-
Notifications
You must be signed in to change notification settings - Fork 1
agentic harness
title: Agentic Harness category: concepts tags: [harness, agents, pipeline, architecture] status: developing created: 2026年04月28日 updated: 2026年04月28日 sources:
- "harness-implementation-plan" related:
- "spec-hardening"
- "structured-planning"
- "grounding-checkpoints"
- "adversarial-verification"
- "automated-observability"
- "persistent-memory"
- "schema-orchestration"
- "wiki-query-interface" summary: An 8-layer mandatory pipeline that every task flows through — spec hardening, planning, execution, QA, critics, observability, memory, and orchestration. No layer can be skipped. provenance: extracted: 0.8 inferred: 0.2 ambiguous: 0.0
An 8-layer agent-native engineering harness for the ultimate-pi project. The pipeline is mandatory and always-on — every task flows through all 8 layers in sequence. Tuning parameters control behavior within layers, not whether they run.
Architecture: pi.dev TypeScript extensions implement intelligence (spec hardening, planning, QA, critics, observability, memory). Archon implements orchestration (workflow DAG execution, worktree isolation, human approval gates, loop nodes, persistent run history).
User request
→ [L1] harden-spec → resolve ambiguities → spec_hardened
→ [L2] create-plan → review-plan → approve-plan → plan_approved
→ [Archon] orchestrate via workflow YAML
→ [L3] execute-next-task (grounding checkpoints)
→ subtask_completed
→ [L4] generate-tests + run-tests (spec-only, black-box)
→ subtask_tested (if green) or rework (if red)
→ [L5] run-critics → subtask_verified or subtask_failed
→ if verified: [L6] enforce-observability → subtask_observable
→ if failed: rework loop
→ ALL_TASKS_COMPLETE
→ [L7] capture-memory → store patterns + decisions
| # | Layer | Purpose | Key Principle |
|---|---|---|---|
| 1 | spec-hardening | Block execution until underspecified inputs are resolved | Ambiguity is a bug |
| 2 | structured-planning | Machine-readable task DAG reviewed before code begins | No code without a plan |
| 3 | grounding-checkpoints | Smallest verifiable change + mandatory re-grounding against spec | Drift detection prevents scope creep |
| 4 | adversarial-verification | Critic agents attack solutions; no cooperative review | No code ships without adversarial review |
| 5 | automated-observability | Instrumentation is part of definition-of-done | Metrics before merge |
| 6 | persistent-memory | Wiki as knowledge base + claude-obsidian skills | The system must improve over time |
| 7 | schema-orchestration | Archon workflow DAG orchestrates all layers | Structured data flow, not narrative coordination |
| 8 | wiki-query-interface | LLM-native search via claude-obsidian skills (ADR-009) | hot.md → index.md → pages |
- ADR-008: Layer 4 (QA) generates tests from spec ONLY — never from implementation code (black-box testing)

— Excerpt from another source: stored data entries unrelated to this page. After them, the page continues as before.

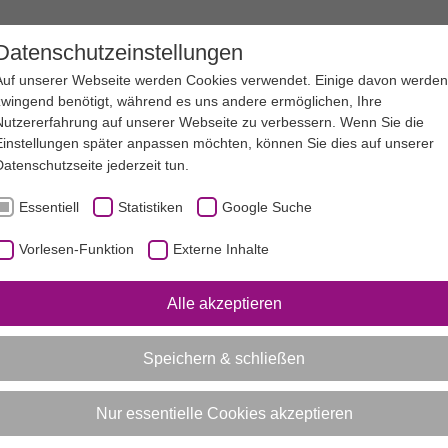
EN
SERVICE
SPORTJUGEND NRW
Datenschutzeinstellungen
Auf unserer Webseite werden Cookies verwendet. Einige davon werden
zwingend benötigt, während es uns andere ermöglichen, Ihre
Nutzererfahrung auf unserer Webseite zu verbessern. Wenn Sie die
Einstellungen später anpassen möchten, können Sie dies auf unserer
Datenschutzseite
jederzeit tun.
Essentiell
Statistiken
Google Suche
Vorlesen-Funktion
Externe Inhalte
Alle akzeptieren
Speichern & schließen
Nur essentielle Cookies akzeptieren
jekten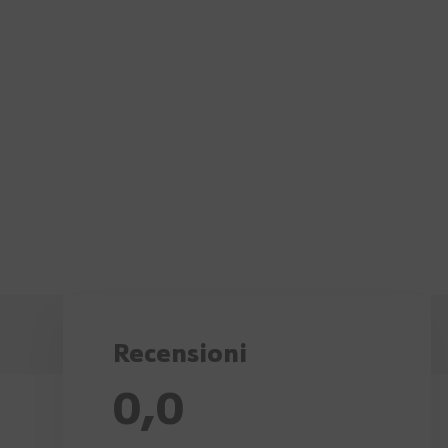
Recensioni
0,0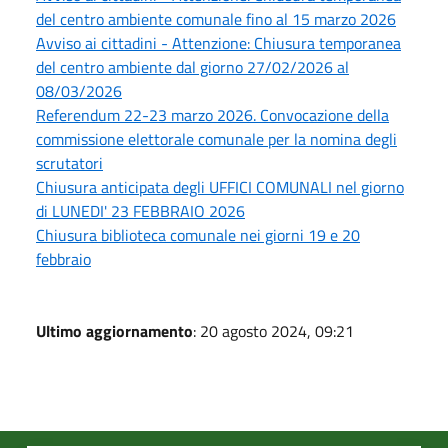
del centro ambiente comunale fino al 15 marzo 2026
Avviso ai cittadini - Attenzione: Chiusura temporanea
del centro ambiente dal giorno 27/02/2026 al
08/03/2026
Referendum 22-23 marzo 2026. Convocazione della
commissione elettorale comunale per la nomina degli
scrutatori
Chiusura anticipata degli UFFICI COMUNALI nel giorno
di LUNEDI' 23 FEBBRAIO 2026
Chiusura biblioteca comunale nei giorni 19 e 20
febbraio
Ultimo aggiornamento
: 20 agosto 2024, 09:21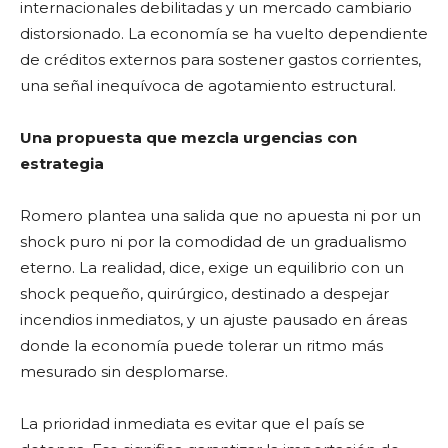
internacionales debilitadas y un mercado cambiario
distorsionado. La economía se ha vuelto dependiente
de créditos externos para sostener gastos corrientes,
una señal inequívoca de agotamiento estructural.
Una propuesta que mezcla urgencias con
estrategia
Romero plantea una salida que no apuesta ni por un
shock puro ni por la comodidad de un gradualismo
eterno. La realidad, dice, exige un equilibrio con un
shock pequeño, quirúrgico, destinado a despejar
incendios inmediatos, y un ajuste pausado en áreas
donde la economía puede tolerar un ritmo más
mesurado sin desplomarse.
La prioridad inmediata es evitar que el país se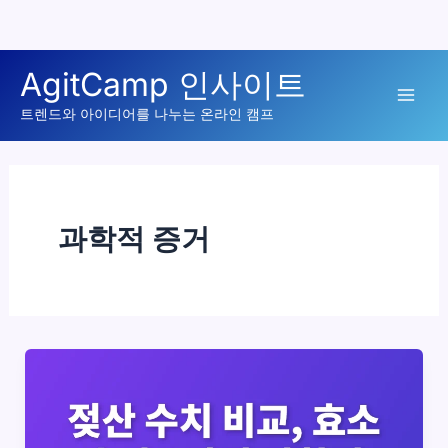
콘
AgitCamp 인사이트
텐
Mai
츠
트렌드와 아이디어를 나누는 온라인 캠프
로
Men
건
너
뛰
과학적 증거
기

- ADR-009: Layer 6 (Memory) uses claude-obsidian skills in GitHub Mode B — no custom WikiKnowledgeBase class, no Vectra, no embedding model
- No skip rule: Verification is mandatory. Agent confidence is not evidence. Every layer runs for every task.
- Config tunes behavior, not enablement: e.g., which critics to run, grounding interval, coverage target — but layers cannot be disabled
Phased: schemas → memory (L7) → spec hardening (L1) → planner (L2) → execution+grounding (L3) → QA (L4) → critics (L5) → observability (L6) → Archon workflow (L8)
~17,500 tokens overhead per subtask. Typical 5-subtask plan: ~83,500 tokens + coding tokens.
All inter-layer data contracts live in lib/harness-schemas.ts. Config schema in lib/harness-config.ts — tuning only, no enable/disable.